Dangerous and unpredictable, the sea was an interesting place to be – especially with a broken fibula. Stubborn at the best of times, I kept going in throughout my convalescence. Unable to stand only paddle, I negotiated my bloody-minded way through unruly, achingly cold and spiteful tidal surges. I love the wildness and the solitude, the spray on my face, rain and hail, the weak yet piercing rays of the low northern sun in my near sighted eyes – It’s my one sure thing and it’s been mine since I was an eleven year old boy.
I go down to the “sloeblack, slow, black, crowblack, fishingboat – bobbing sea” for renewal – washing away what has been a particularly testing year. I momentarily mislay the risk of starting a new business and the nerve jangling effect on my family’s security. I forget, for a short while, my eldest son’s illness, my wife’s worries, my ageing parent’s mortality and my own recently revealed hereditary osteoporosis. On the biggest days I go without the kids (I would worry too much and they would worry too little) I am not fearless, but it’s something I am compelled to do. There is no way of not going in, waves aren’t just measured in size but by the willingness of other surfers.
There’s a nervousness to the car park, minimal chat and brittle laughter punctuate the frostily crisp morning air. From the bluff it looks big but from the sand bigger still – you brace yourself for something most folk would perceive as lunacy. Entry into the water causes a sharp intake of breath and you collect your thoughts for the long windchilling paddle. Snaking and duckdiving you navigate the rips and impact zones. Doubts kick in, progress is slow, punctuated by ice cream headaches as your hood periodically fills and drains. Larger, less uniform, rogue sets appear and the topography becomes confusing with no one out back to line up with. You go deep down, trusting your leash as it stretches to breaking point pulling it back hand over hand like an extra in the opening scene of Les Miserables. Clearing your head in a momentary lull you wonder if you are making headway against the restless and relentless sea.

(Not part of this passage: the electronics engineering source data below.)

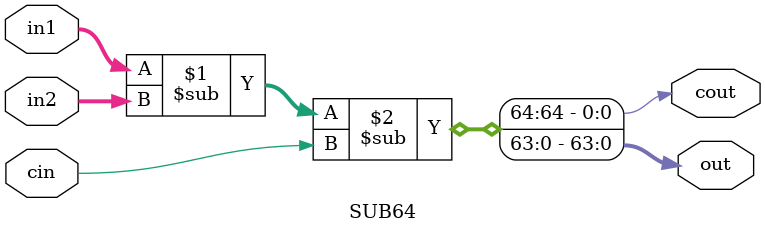
<source format=v>
module SUB64 #(parameter SIZE = 64)(input [SIZE-1:0] in1, in2, 
    input cin, output [SIZE-1:0] out, output cout);
assign {cout, out} = in1 - in2 - cin;
endmodule
</source>
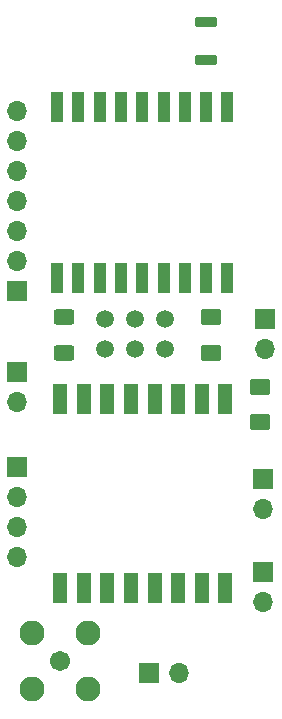
<source format=gbr>
%TF.GenerationSoftware,KiCad,Pcbnew,8.0.3-1.fc40*%
%TF.CreationDate,2024-06-24T14:15:41-04:00*%
%TF.ProjectId,OS42Micro,4f533432-4d69-4637-926f-2e6b69636164,rev?*%
%TF.SameCoordinates,Original*%
%TF.FileFunction,Soldermask,Top*%
%TF.FilePolarity,Negative*%
%FSLAX46Y46*%
G04 Gerber Fmt 4.6, Leading zero omitted, Abs format (unit mm)*
G04 Created by KiCad (PCBNEW 8.0.3-1.fc40) date 2024-06-24 14:15:41*
%MOMM*%
%LPD*%
G01*
G04 APERTURE LIST*
G04 Aperture macros list*
%AMRoundRect*
0 Rectangle with rounded corners*
0 $1 Rounding radius*
0 $2 $3 $4 $5 $6 $7 $8 $9 X,Y pos of 4 corners*
0 Add a 4 corners polygon primitive as box body*
4,1,4,$2,$3,$4,$5,$6,$7,$8,$9,$2,$3,0*
0 Add four circle primitives for the rounded corners*
1,1,$1+$1,$2,$3*
1,1,$1+$1,$4,$5*
1,1,$1+$1,$6,$7*
1,1,$1+$1,$8,$9*
0 Add four rect primitives between the rounded corners*
20,1,$1+$1,$2,$3,$4,$5,0*
20,1,$1+$1,$4,$5,$6,$7,0*
20,1,$1+$1,$6,$7,$8,$9,0*
20,1,$1+$1,$8,$9,$2,$3,0*%
G04 Aperture macros list end*
%ADD10R,1.700000X1.700000*%
%ADD11O,1.700000X1.700000*%
%ADD12R,1.200000X2.660000*%
%ADD13C,1.712000*%
%ADD14C,2.124000*%
%ADD15RoundRect,0.250001X0.624999X-0.462499X0.624999X0.462499X-0.624999X0.462499X-0.624999X-0.462499X0*%
%ADD16RoundRect,0.250000X-0.625000X0.400000X-0.625000X-0.400000X0.625000X-0.400000X0.625000X0.400000X0*%
%ADD17RoundRect,0.102000X0.800000X-0.300000X0.800000X0.300000X-0.800000X0.300000X-0.800000X-0.300000X0*%
%ADD18RoundRect,0.250001X-0.624999X0.462499X-0.624999X-0.462499X0.624999X-0.462499X0.624999X0.462499X0*%
%ADD19R,1.000000X2.600000*%
%ADD20C,1.512000*%
G04 APERTURE END LIST*
D10*
%TO.C,RST1*%
X134000000Y-125960000D03*
D11*
X134000000Y-128500000D03*
%TD*%
D10*
%TO.C,PO1*%
X154850000Y-142850000D03*
D11*
X154850000Y-145390000D03*
%TD*%
D10*
%TO.C,GF1*%
X155000000Y-121460000D03*
D11*
X155000000Y-124000000D03*
%TD*%
D12*
%TO.C,U2*%
X151647500Y-128240000D03*
X149647500Y-128240000D03*
X147647500Y-128240000D03*
X145647500Y-128240000D03*
X143647500Y-128240000D03*
X141647500Y-128240000D03*
X139647500Y-128240000D03*
X137647500Y-128240000D03*
X151647500Y-144240000D03*
X149647500Y-144240000D03*
X147647500Y-144240000D03*
X145647500Y-144240000D03*
X143647500Y-144240000D03*
X141647500Y-144240000D03*
X139647500Y-144240000D03*
X137647500Y-144240000D03*
%TD*%
D10*
%TO.C,PWR1*%
X145150000Y-151425000D03*
D11*
X147690000Y-151425000D03*
%TD*%
D10*
%TO.C,GPIO1*%
X133975000Y-119100000D03*
D11*
X133975000Y-116560000D03*
X133975000Y-114020000D03*
X133975000Y-111480000D03*
X133975000Y-108940000D03*
X133975000Y-106400000D03*
X133975000Y-103860000D03*
%TD*%
D13*
%TO.C,J5*%
X137637500Y-150400000D03*
D14*
X135237500Y-148000000D03*
X135237500Y-152800000D03*
X140037500Y-152800000D03*
X140037500Y-148000000D03*
%TD*%
D10*
%TO.C,PO2*%
X154850000Y-134950000D03*
D11*
X154850000Y-137490000D03*
%TD*%
D15*
%TO.C,D2*%
X150400000Y-124287500D03*
X150400000Y-121312500D03*
%TD*%
D16*
%TO.C,R5*%
X138000000Y-121250000D03*
X138000000Y-124350000D03*
%TD*%
D17*
%TO.C,E1*%
X150000000Y-99500000D03*
X150000000Y-96300000D03*
%TD*%
D18*
%TO.C,R3*%
X154550000Y-127162500D03*
X154550000Y-130137500D03*
%TD*%
D10*
%TO.C,UART1*%
X134000000Y-133960000D03*
D11*
X134000000Y-136500000D03*
X134000000Y-139040000D03*
X134000000Y-141580000D03*
%TD*%
D19*
%TO.C,U1*%
X137400000Y-118000000D03*
X139200000Y-118000000D03*
X141000000Y-118000000D03*
X142800000Y-118000000D03*
X144600000Y-118000000D03*
X146400000Y-118000000D03*
X148200000Y-118000000D03*
X150000000Y-118000000D03*
X151800000Y-118000000D03*
X151800000Y-103500000D03*
X150000000Y-103500000D03*
X148200000Y-103500000D03*
X146400000Y-103500000D03*
X144600000Y-103500000D03*
X142800000Y-103500000D03*
X141000000Y-103500000D03*
X139200000Y-103500000D03*
X137400000Y-103500000D03*
%TD*%
D20*
%TO.C,U5*%
X141420000Y-121460000D03*
X146500000Y-124000000D03*
X143960000Y-121460000D03*
X141420000Y-124000000D03*
X143960000Y-124000000D03*
X146500000Y-121460000D03*
%TD*%
M02*

</source>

Mid to low, the tide is moving out fast. The rips are strong east to west, shore to sea, forcing you toward the rocks with startling swiftness. Big, grumbling, ocean swells roll past breaking with a sound reminiscent of a giant rolling boulders across a dancefloor. You must think quickly, clearly, decisively – this is where experience comes in and slows things down. Climbing the rocks is out of the question, the swells too big and I only have one good leg – foolish boy! Following the rip out to sea is the only option going with it until it dissipates. A few miles out I relax, regain my composure and consider the landscape. There is less activity farther along the coast and I paddle quietly through the softly undulating unbroken swell until I am able to prone in a few miles to the east. I limp leisurely along the beach, a chastened, certainly colder but slightly self-satisfied man. Dressing silently, I nod and smile sagely at kindred spirits not now-a-bed and holding their manhoods cheaply.
Driving homeward through the bare country lanes, my body regaining feeling with the heaters assistance, the phone signal kicks in. “Get bread and eggs” says the VOR. I laugh to myself as I turn the car towards the village shop.